ACTIVITY: Look through the entries below. Report each line that has the word "Women" in it.

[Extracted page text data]
####

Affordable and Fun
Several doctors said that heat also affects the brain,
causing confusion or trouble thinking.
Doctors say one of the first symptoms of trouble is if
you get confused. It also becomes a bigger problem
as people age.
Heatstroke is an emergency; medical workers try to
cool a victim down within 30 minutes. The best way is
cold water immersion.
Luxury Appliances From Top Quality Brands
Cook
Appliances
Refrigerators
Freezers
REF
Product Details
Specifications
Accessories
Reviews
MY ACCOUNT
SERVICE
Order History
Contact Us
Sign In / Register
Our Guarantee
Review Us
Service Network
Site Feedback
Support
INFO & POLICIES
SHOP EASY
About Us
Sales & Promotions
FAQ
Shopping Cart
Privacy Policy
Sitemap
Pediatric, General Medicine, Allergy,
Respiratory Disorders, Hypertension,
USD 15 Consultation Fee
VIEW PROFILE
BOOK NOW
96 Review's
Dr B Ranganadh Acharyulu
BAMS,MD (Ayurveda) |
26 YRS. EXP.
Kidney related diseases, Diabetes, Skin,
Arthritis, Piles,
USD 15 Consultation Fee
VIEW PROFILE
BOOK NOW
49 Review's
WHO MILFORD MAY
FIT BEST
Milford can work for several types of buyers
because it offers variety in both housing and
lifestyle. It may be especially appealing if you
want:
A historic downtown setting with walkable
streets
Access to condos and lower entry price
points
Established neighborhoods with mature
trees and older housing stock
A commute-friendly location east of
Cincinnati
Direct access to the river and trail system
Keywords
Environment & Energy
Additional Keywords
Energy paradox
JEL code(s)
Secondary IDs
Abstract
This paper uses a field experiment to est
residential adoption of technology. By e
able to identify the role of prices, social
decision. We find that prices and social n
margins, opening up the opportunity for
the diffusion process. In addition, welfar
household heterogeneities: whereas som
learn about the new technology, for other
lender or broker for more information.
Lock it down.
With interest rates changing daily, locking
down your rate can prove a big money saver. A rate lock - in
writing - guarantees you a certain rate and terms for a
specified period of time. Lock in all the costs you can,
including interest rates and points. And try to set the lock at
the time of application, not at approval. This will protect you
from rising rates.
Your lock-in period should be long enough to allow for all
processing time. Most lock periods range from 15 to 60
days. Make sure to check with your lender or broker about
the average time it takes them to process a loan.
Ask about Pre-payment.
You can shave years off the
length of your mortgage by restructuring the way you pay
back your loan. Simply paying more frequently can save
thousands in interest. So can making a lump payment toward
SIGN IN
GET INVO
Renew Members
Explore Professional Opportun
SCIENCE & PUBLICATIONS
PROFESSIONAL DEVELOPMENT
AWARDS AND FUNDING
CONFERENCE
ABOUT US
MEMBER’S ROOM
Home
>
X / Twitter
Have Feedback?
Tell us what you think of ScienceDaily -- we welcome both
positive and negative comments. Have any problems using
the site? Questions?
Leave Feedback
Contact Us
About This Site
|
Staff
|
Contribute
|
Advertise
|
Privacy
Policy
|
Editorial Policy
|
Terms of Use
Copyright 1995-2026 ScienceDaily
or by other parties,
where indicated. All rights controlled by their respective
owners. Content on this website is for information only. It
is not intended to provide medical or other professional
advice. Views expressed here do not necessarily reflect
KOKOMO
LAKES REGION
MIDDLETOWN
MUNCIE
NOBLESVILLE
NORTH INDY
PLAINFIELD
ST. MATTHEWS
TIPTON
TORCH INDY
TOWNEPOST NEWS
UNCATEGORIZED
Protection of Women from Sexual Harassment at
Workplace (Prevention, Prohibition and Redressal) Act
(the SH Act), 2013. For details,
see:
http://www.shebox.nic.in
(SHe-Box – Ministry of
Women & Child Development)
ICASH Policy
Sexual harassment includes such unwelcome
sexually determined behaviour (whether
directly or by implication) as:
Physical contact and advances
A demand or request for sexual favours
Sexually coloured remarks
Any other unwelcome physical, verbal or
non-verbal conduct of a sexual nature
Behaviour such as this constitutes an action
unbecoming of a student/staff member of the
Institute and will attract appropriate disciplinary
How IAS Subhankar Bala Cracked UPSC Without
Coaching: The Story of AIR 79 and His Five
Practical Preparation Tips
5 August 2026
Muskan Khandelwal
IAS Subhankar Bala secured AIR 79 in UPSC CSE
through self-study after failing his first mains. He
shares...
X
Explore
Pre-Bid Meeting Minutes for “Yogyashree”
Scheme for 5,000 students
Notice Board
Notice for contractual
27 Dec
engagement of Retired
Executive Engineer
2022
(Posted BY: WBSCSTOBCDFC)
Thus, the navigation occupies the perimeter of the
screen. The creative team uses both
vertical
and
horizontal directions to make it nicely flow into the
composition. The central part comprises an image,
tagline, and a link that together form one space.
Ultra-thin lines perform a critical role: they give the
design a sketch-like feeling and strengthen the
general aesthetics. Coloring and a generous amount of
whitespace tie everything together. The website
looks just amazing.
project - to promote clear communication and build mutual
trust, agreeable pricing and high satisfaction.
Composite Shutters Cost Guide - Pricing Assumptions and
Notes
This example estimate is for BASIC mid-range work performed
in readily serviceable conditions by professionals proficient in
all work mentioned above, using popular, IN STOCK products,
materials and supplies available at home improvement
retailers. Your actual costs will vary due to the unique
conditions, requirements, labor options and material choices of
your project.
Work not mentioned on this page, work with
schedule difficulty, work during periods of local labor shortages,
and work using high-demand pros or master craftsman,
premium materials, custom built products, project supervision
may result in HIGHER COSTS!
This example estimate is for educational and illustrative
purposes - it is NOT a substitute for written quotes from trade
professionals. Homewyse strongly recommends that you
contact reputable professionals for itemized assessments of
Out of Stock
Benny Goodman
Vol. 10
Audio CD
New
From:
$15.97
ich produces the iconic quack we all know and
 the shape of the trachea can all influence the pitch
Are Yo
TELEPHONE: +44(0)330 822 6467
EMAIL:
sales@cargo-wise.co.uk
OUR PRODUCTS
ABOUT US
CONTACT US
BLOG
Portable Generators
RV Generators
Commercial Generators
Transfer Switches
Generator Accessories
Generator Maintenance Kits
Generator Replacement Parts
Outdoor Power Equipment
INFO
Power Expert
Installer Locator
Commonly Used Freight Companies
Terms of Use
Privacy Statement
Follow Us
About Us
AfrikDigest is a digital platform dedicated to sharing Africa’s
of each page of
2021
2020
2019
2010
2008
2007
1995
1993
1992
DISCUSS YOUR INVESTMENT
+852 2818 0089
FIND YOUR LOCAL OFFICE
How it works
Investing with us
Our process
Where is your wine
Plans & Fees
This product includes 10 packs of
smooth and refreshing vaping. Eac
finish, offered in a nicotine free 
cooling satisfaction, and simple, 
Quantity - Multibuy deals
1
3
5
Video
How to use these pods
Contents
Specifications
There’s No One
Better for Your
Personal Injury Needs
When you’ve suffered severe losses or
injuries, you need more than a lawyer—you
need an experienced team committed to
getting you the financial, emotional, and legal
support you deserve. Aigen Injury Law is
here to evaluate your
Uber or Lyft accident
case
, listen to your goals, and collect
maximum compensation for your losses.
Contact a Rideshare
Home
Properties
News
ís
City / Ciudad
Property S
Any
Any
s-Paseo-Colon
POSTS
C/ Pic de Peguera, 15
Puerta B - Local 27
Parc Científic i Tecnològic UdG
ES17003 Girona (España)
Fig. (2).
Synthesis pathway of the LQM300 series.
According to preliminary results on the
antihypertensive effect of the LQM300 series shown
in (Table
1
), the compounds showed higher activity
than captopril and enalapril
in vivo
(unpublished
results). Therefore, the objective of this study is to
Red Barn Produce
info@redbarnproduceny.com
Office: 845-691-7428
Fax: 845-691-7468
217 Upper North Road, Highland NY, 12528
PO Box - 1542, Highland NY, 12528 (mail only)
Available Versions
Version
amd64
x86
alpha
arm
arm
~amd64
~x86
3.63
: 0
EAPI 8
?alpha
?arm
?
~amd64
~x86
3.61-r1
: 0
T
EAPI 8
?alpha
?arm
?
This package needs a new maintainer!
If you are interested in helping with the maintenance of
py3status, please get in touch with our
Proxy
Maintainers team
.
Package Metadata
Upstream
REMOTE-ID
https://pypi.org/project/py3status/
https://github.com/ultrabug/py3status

####

TASK ANSWER:
Protection of Women from Sexual Harassment at
Women & Child Development)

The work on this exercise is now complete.